◆ What is being asked: Format the lines of the records below as a numbered list, leaving out any blank lines. Include only the stretch from the line containing "pose: elev=182.7 azim=225.4" through the line containing "Dot at: (150, 214)".

(Data records)
>> Start

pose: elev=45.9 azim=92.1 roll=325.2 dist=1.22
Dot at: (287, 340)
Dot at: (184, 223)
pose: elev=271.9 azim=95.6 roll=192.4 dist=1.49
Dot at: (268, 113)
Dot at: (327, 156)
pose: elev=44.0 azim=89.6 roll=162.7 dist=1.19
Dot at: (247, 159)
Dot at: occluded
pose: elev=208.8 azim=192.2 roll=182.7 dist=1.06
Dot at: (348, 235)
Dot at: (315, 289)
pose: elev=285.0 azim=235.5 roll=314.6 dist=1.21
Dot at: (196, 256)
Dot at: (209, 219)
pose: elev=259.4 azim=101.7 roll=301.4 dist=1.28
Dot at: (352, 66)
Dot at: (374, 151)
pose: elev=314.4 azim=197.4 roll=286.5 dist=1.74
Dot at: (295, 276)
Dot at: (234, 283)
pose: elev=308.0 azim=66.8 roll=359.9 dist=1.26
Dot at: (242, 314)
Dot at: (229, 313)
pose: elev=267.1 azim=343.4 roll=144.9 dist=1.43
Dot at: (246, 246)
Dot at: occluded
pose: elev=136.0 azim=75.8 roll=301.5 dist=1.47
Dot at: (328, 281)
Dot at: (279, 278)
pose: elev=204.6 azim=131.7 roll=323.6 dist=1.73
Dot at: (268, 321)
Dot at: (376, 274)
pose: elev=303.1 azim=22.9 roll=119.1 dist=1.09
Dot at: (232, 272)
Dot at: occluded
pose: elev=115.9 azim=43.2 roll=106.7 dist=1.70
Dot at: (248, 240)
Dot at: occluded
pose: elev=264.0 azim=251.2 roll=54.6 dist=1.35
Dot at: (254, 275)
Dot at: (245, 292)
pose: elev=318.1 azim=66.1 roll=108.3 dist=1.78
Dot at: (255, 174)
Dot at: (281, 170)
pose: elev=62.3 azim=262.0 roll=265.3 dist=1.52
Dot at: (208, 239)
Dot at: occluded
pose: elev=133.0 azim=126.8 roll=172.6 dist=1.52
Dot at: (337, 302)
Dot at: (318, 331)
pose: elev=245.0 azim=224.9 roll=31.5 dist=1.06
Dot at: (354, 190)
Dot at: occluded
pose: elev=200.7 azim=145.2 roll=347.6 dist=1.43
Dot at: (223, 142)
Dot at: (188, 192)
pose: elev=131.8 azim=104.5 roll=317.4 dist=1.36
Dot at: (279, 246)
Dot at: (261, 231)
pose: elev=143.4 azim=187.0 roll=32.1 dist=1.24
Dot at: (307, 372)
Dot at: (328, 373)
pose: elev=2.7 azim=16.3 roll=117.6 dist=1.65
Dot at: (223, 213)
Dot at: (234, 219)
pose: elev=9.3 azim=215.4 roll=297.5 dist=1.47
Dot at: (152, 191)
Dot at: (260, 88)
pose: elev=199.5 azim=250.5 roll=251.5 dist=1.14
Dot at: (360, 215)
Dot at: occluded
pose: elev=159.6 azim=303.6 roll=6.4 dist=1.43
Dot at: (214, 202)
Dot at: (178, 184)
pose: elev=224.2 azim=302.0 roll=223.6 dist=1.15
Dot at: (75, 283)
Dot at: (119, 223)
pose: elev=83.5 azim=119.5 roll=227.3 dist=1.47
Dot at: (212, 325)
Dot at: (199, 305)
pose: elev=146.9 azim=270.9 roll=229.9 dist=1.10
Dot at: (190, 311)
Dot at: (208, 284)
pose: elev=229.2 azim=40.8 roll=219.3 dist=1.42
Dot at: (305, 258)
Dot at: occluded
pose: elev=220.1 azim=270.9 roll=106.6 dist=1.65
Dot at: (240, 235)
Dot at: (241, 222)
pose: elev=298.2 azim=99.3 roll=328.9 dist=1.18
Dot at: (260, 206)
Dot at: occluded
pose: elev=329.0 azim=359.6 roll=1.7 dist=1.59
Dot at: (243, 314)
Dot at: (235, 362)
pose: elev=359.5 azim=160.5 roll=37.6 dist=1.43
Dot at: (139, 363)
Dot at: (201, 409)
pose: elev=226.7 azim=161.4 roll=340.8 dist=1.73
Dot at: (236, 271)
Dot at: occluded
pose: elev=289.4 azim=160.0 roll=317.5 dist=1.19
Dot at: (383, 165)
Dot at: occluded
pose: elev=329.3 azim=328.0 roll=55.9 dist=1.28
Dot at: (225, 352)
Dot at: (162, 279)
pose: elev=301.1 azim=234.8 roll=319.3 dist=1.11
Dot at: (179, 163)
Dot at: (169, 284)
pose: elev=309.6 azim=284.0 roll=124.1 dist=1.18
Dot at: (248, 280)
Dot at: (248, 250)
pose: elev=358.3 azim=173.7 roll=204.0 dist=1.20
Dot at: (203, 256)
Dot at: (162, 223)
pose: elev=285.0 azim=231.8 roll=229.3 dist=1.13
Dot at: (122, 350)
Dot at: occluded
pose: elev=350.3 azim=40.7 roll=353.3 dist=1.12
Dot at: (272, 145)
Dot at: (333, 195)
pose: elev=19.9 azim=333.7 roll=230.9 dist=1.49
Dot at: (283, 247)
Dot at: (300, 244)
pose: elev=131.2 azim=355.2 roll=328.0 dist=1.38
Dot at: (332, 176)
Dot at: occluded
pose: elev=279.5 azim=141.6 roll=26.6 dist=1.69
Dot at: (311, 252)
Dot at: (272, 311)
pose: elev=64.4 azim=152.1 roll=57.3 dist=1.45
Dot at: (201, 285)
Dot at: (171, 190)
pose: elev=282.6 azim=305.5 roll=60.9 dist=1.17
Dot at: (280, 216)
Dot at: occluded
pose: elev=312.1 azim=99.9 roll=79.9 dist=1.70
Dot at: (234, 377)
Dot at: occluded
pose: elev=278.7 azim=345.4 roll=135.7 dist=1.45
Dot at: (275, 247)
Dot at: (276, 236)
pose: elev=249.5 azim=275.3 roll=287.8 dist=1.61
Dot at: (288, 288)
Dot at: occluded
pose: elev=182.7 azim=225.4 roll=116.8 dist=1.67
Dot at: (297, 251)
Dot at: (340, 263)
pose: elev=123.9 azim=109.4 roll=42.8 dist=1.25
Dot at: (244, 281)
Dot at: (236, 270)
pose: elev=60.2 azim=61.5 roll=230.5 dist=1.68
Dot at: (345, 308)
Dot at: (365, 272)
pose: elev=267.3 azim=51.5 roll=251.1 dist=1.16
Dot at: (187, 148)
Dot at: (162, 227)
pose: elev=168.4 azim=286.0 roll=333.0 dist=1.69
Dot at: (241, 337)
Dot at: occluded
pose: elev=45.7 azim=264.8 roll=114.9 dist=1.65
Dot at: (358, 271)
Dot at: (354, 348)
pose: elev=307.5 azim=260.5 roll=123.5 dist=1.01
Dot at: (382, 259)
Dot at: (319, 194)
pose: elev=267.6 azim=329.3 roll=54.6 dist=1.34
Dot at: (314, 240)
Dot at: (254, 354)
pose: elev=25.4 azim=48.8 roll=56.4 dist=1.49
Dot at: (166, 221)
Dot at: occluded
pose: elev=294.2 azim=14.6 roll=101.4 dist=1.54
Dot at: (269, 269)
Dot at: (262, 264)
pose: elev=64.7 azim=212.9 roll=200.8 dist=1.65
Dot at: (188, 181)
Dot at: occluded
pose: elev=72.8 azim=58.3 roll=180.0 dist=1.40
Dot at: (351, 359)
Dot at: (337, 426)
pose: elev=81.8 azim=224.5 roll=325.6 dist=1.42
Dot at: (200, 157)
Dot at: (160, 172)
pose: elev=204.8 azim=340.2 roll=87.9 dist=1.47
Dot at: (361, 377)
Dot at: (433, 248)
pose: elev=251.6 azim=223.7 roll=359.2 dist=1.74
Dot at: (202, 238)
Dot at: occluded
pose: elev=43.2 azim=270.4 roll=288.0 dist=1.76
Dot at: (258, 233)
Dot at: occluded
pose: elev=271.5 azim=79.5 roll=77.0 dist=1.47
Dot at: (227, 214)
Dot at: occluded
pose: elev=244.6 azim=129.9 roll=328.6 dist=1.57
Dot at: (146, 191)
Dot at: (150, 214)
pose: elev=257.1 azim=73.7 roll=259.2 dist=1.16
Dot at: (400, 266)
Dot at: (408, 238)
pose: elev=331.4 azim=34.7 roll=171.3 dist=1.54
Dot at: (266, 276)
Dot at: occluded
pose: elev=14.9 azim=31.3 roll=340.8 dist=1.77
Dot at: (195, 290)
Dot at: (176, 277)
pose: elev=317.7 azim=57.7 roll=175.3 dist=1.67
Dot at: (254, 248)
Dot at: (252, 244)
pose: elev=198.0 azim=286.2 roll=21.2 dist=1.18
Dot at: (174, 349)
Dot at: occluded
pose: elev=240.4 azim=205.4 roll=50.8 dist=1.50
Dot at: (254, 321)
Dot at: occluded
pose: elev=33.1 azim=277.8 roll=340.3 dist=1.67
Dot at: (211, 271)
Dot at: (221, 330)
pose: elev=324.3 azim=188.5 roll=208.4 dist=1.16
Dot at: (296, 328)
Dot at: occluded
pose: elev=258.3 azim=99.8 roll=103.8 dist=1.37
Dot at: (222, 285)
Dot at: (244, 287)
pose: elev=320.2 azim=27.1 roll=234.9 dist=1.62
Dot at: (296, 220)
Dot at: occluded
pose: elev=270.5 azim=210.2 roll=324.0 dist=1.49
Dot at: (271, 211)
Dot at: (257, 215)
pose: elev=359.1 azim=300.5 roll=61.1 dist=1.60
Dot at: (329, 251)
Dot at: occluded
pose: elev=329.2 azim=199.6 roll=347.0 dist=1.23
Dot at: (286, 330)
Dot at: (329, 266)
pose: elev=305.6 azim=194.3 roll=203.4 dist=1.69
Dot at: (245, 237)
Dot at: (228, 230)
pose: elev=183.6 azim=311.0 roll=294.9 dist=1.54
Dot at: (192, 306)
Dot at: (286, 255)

>> End

◆ Result of the task:
1. pose: elev=182.7 azim=225.4 roll=116.8 dist=1.67
2. Dot at: (297, 251)
3. Dot at: (340, 263)
4. pose: elev=123.9 azim=109.4 roll=42.8 dist=1.25
5. Dot at: (244, 281)
6. Dot at: (236, 270)
7. pose: elev=60.2 azim=61.5 roll=230.5 dist=1.68
8. Dot at: (345, 308)
9. Dot at: (365, 272)
10. pose: elev=267.3 azim=51.5 roll=251.1 dist=1.16
11. Dot at: (187, 148)
12. Dot at: (162, 227)
13. pose: elev=168.4 azim=286.0 roll=333.0 dist=1.69
14. Dot at: (241, 337)
15. Dot at: occluded
16. pose: elev=45.7 azim=264.8 roll=114.9 dist=1.65
17. Dot at: (358, 271)
18. Dot at: (354, 348)
19. pose: elev=307.5 azim=260.5 roll=123.5 dist=1.01
20. Dot at: (382, 259)
21. Dot at: (319, 194)
22. pose: elev=267.6 azim=329.3 roll=54.6 dist=1.34
23. Dot at: (314, 240)
24. Dot at: (254, 354)
25. pose: elev=25.4 azim=48.8 roll=56.4 dist=1.49
26. Dot at: (166, 221)
27. Dot at: occluded
28. pose: elev=294.2 azim=14.6 roll=101.4 dist=1.54
29. Dot at: (269, 269)
30. Dot at: (262, 264)
31. pose: elev=64.7 azim=212.9 roll=200.8 dist=1.65
32. Dot at: (188, 181)
33. Dot at: occluded
34. pose: elev=72.8 azim=58.3 roll=180.0 dist=1.40
35. Dot at: (351, 359)
36. Dot at: (337, 426)
37. pose: elev=81.8 azim=224.5 roll=325.6 dist=1.42
38. Dot at: (200, 157)
39. Dot at: (160, 172)
40. pose: elev=204.8 azim=340.2 roll=87.9 dist=1.47
41. Dot at: (361, 377)
42. Dot at: (433, 248)
43. pose: elev=251.6 azim=223.7 roll=359.2 dist=1.74
44. Dot at: (202, 238)
45. Dot at: occluded
46. pose: elev=43.2 azim=270.4 roll=288.0 dist=1.76
47. Dot at: (258, 233)
48. Dot at: occluded
49. pose: elev=271.5 azim=79.5 roll=77.0 dist=1.47
50. Dot at: (227, 214)
51. Dot at: occluded
52. pose: elev=244.6 azim=129.9 roll=328.6 dist=1.57
53. Dot at: (146, 191)
54. Dot at: (150, 214)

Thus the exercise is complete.